I've thought for a while that the dominant business model of the web is for-profit piracy. I don't mean The Pirate Bay -- those are small time players and are not very profitable if at all. I mean Google, Facebook, etc.

To make that argument work you have to define piracy independently of whether or not it's illegal piracy. In this case we'd define for-profit piracy as the "indirect monetization of content you did not produce or license and in which you do not pay the producer."

Google monetized the entire web. They didn't create the content, but they sold ads on it. It's like having a radio station where you don't make the music, don't license the music, and don't even run the transmitter, but you get to present ads in-stream. Then on top of that you get to charge people for those ads while you are also monetizing them. It's brilliant.

That's not illegal (in this case), but it is perhaps a form of piracy. Google would have had no value had the web not been full of people dumping valuable information online.

Does this mean Google is a value extraction enterprise rather than a value creating one? I'm picking on Google but this applies to a whole lot of the web's business models. I think it's legitimate to question the economic justice of this. Again it's not illegal, but there are many things that are not illegal that are shady. Is the monetization of what began as an open gift culture shady?

Obviously Google's founders didn't think of it this way when they built Google, but one of the things social criticism does is to question what things really are or really become independent of their original intent.

The counter argument is that Google provided a valuable service that made the web more useful. That's undeniably true. But how much effort went into that vs. creating all the web's content? Does building a road to make it easier to reach someone's farm entitle you to 100% of the proceeds of their farm?

1 comments

Your premise is backwards. Does your desire to be a farmer oblige society to build a road so you can get access to the market?

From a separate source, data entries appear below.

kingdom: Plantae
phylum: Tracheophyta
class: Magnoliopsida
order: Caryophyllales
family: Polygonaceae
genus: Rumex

The the internet is a big stack of books in a room, Google is a librarian with a master index who organizes the data. Calling that piracy is a stretch of the term.

Actually, taking the thought experiment further, you could argue that book publishers are the real pirate, taking ideas and making themselves toll keepers.

Yes, that's a very valid counterpoint.

The problem being explored by this and other ideas is this: the Internet has massively increased our intellectual wealth, but for the vast majority this does not translate into any increase in physical wealth. If anything, the Internet may actually make it harder for many people to earn physical renumeration from intellectual activity.

Meanwhile the cost of the most necessary physical goods and services keeps rising. We've created a world where a person can be homeless yet have the combined knowledge of all of humanity available to them instantly. We've created an imaginary post-scarcity society online, but that's coming into stark conflict with the very real scarcity of the physical world in which it ultimately exists. Cyberspace is like the Egyptian afterlife: you go to heaven, but someone must guard and bring food to your Ka.

It's truly bizarre, a total inversion of the ancient world where almost everyone could live off the land yet the priests monopolized knowledge and literacy.